# WISMEC EVOLV REULEAUX DNA200 AUCTION



## Gizmo (8/12/15)

For some festive fun we have enabled a auction on the one and only 
*WISMEC EVOLV REULEAUX DNA200 AUCTION Valued at R2700.00*

*NO RESERVE!!*
*http://www.vapeking.co.za/wismec-evolv-reuleaux-dna200-auction.html*
*

 *

*Get Bidding ---> http://www.vapeking.co.za/wismec-evolv-reuleaux-dna200-auction.html*
​

Reactions: Like 2 | Winner 2


----------



## zadiac (8/12/15)

lol......would like to see where this ends up


----------



## blujeenz (8/12/15)

zadiac said:


> lol......would like to see where this ends up


Probably just with your email address.
When I looked at 3pm is was R560 its now so high I cant even see it on the website. 

@Gizmo link is broken mense.


----------



## zadiac (8/12/15)

Nope. Already have one. Don't need another.

Reactions: Winner 1


----------



## Riaz (8/12/15)

blujeenz said:


> Probably just with your email address.
> When I looked at 3pm is was R560 its now so high I cant even see it on the website.


yeah the link is broken?

Reactions: Agree 1


----------



## VapeDude (8/12/15)

Yep ek sien maar niks


----------



## huffnpuff (8/12/15)

Now if you folks are clever, nobody touch this auction till the last day/hour, else the price will just creep up till pointlessness.

Reactions: Like 2 | Agree 3


----------



## VapeDude (8/12/15)

huffnpuff said:


> Now if you folks are clever, nobody touch this auction till the last day/hour, else the price will just creep up till pointlessness.


Yup last minute franticness

Sent from my LG-D855 using Tapatalk


----------



## BuzzGlo (8/12/15)

What happened to the auction


----------



## stevie g (8/12/15)

Auction is M.I.A.


----------



## Gizmo (9/12/15)

Sorry guys we had a technical issue.
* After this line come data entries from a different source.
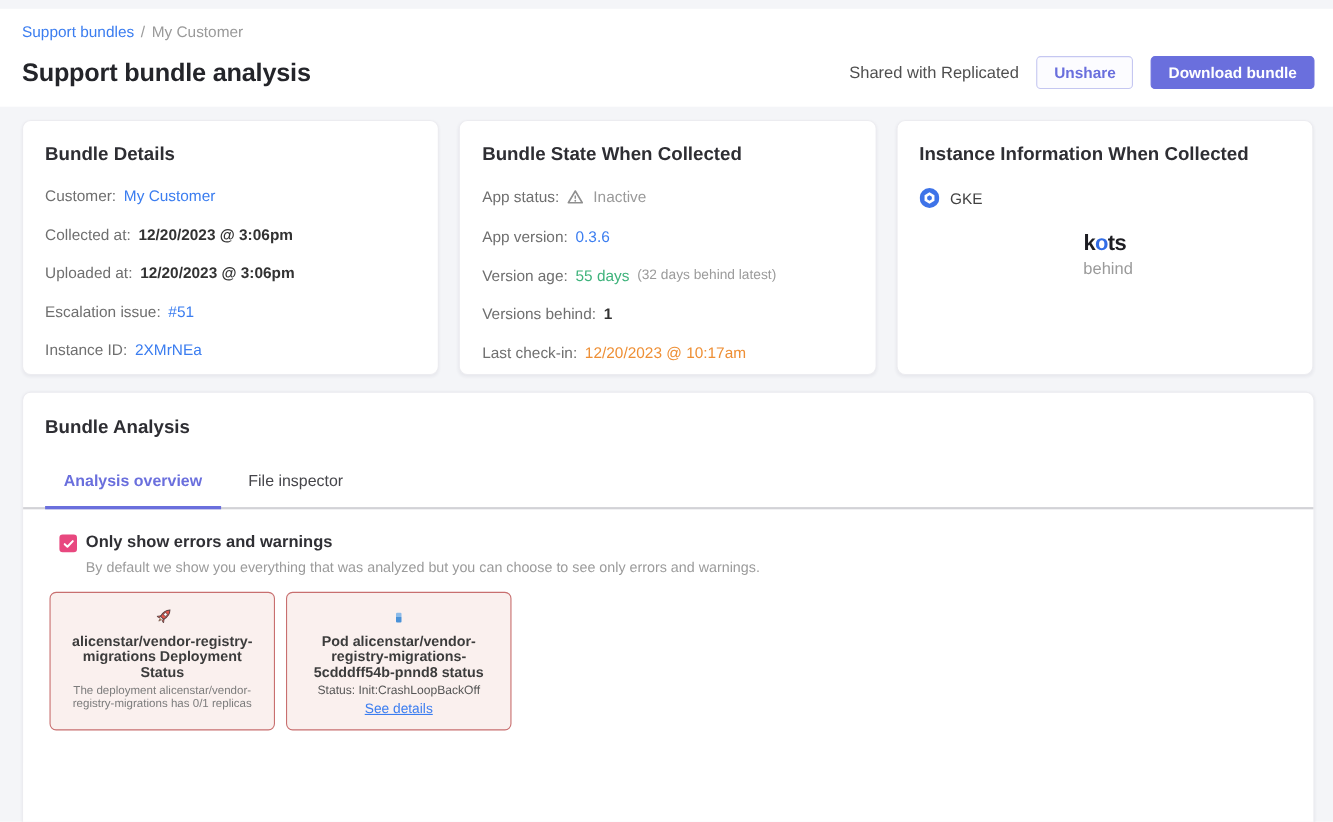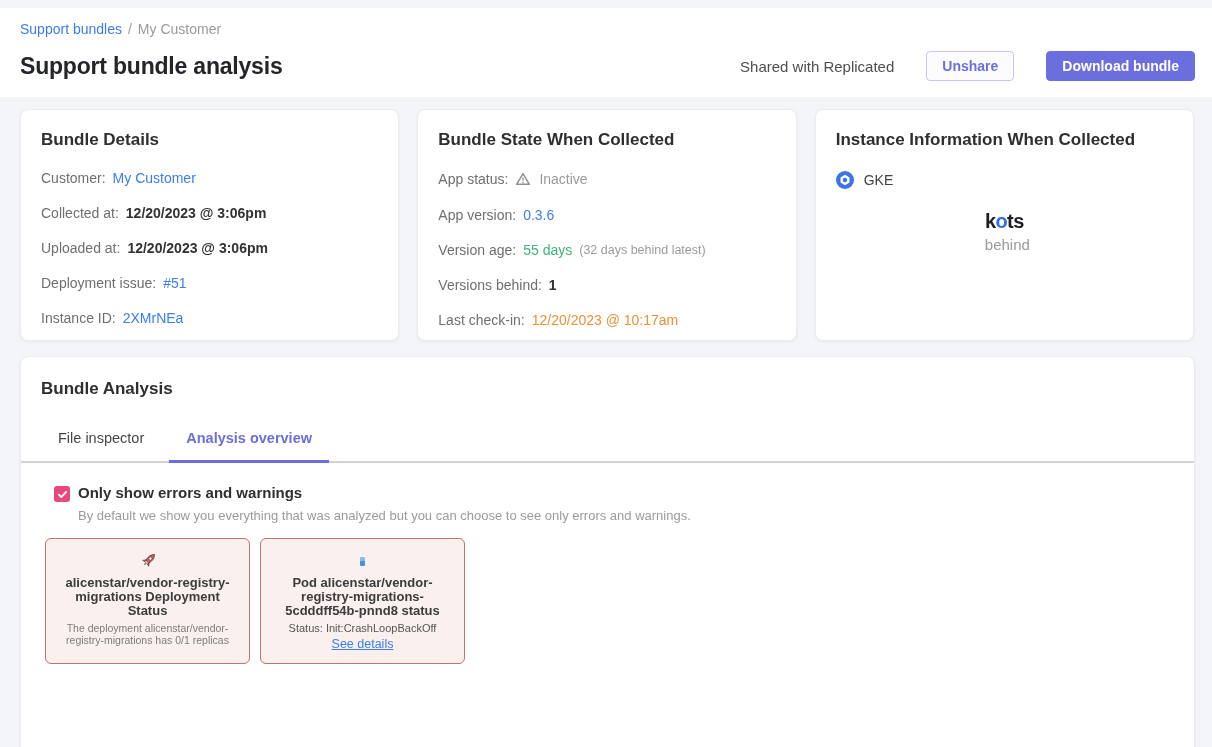--- a/index.html
+++ b/index.html
@@ -18,7 +18,7 @@
   .breadcrumb .crumb-link { color:#3b7df0; }
   .header-row { display:flex; justify-content:space-between; align-items:center; margin-top:14px; }
   h1 { font-size:23px; font-weight:bold; color:#24252a; letter-spacing:-0.2px; }
-  .header-actions { display:flex; align-items:center; gap:32px; }
+  .header-actions { display:flex; align-items:center; gap:16px; }
   .shared-text { font-size:15px; color:#4f4f4f; }
   .btn { font-family:inherit; font-size:14px; font-weight:bold; border-radius:4px; padding:6px 15px; cursor:pointer; }
   .btn-outline { background:#fcfcff; border:1px solid #c5c7f1; color:#6a6fdd; }

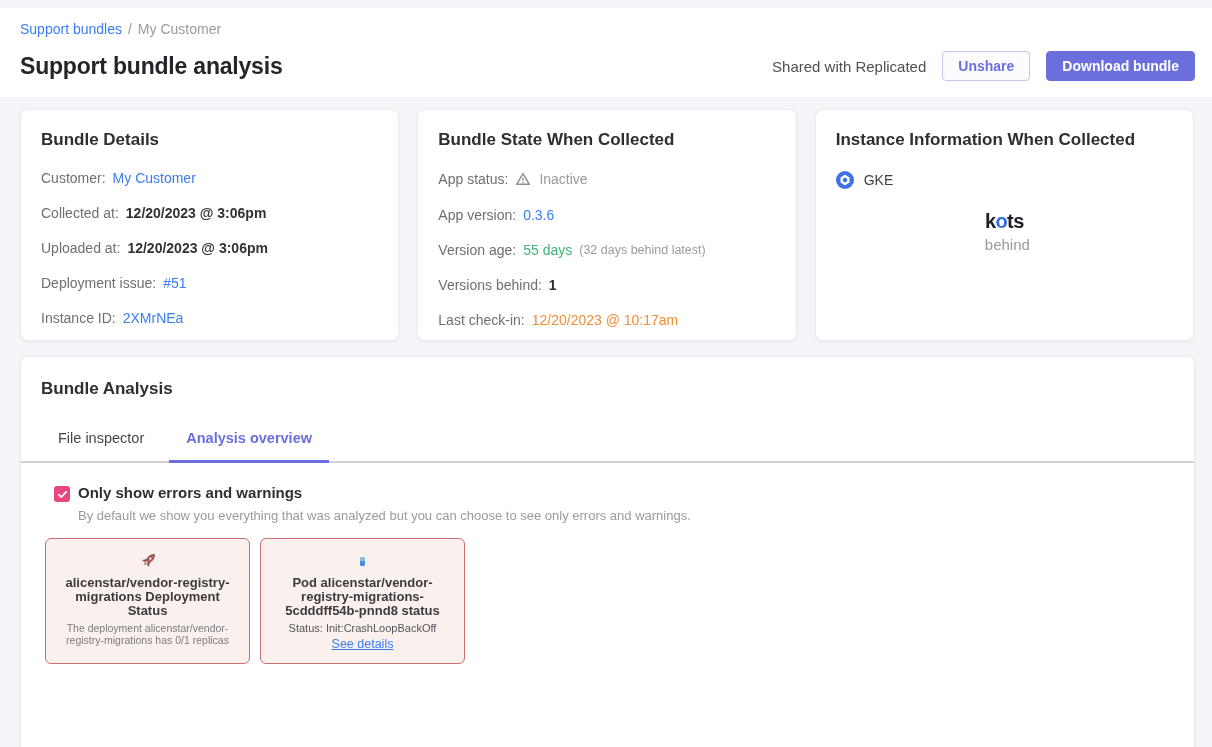--- a/index.html
+++ b/index.html
@@ -118,7 +118,7 @@
       <span class="val-bold">12/20/2023 @ 3:06pm</span>
     </div>
     <div class="row">
-      <span class="lbl">Deployment issue:</span>
+      <span class="lbl">Escalation issue:</span>
       <a class="val-link">#51</a>
     </div>
     <div class="row">

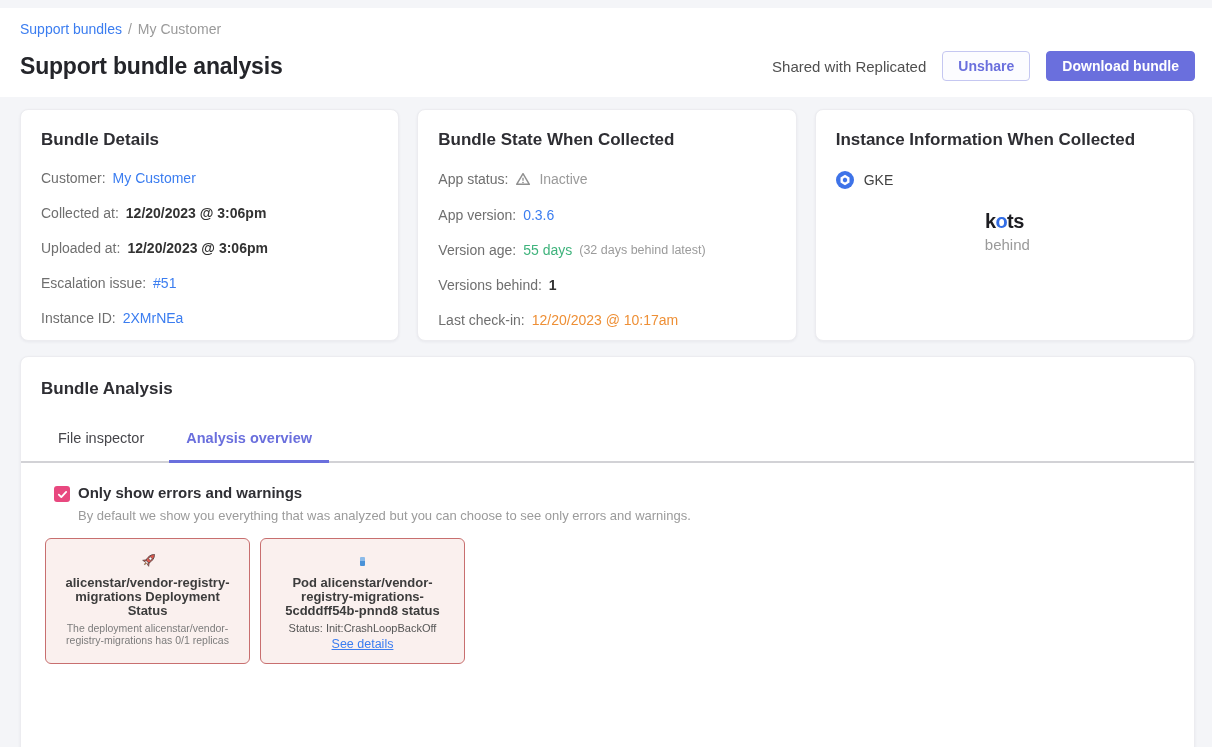--- a/index.html
+++ b/index.html
@@ -182,8 +182,8 @@
   <h2>Bundle Analysis</h2>
 
   <div class="tabs">
+    <div class="tab active">Analysis overview</div>
     <div class="tab">File inspector</div>
-    <div class="tab active">Analysis overview</div>
   </div>
 
   <div class="filter-row">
We will have it up again. But for 24hrs only just to add to the intensity!

Reactions: Optimistic 1


----------



## Riaz (9/12/15)

Gizmo said:


> Sorry guys we had a technical issue. We will have it up again. But for 24hrs only just to add to the intensity!


link in OP is still not working


----------



## blujeenz (9/12/15)

@Gizmo still nothing, and when I search your website nothing either.


----------



## Gizmo (9/12/15)

I will post here when its active again.

Reactions: Like 1 | Thanks 1


----------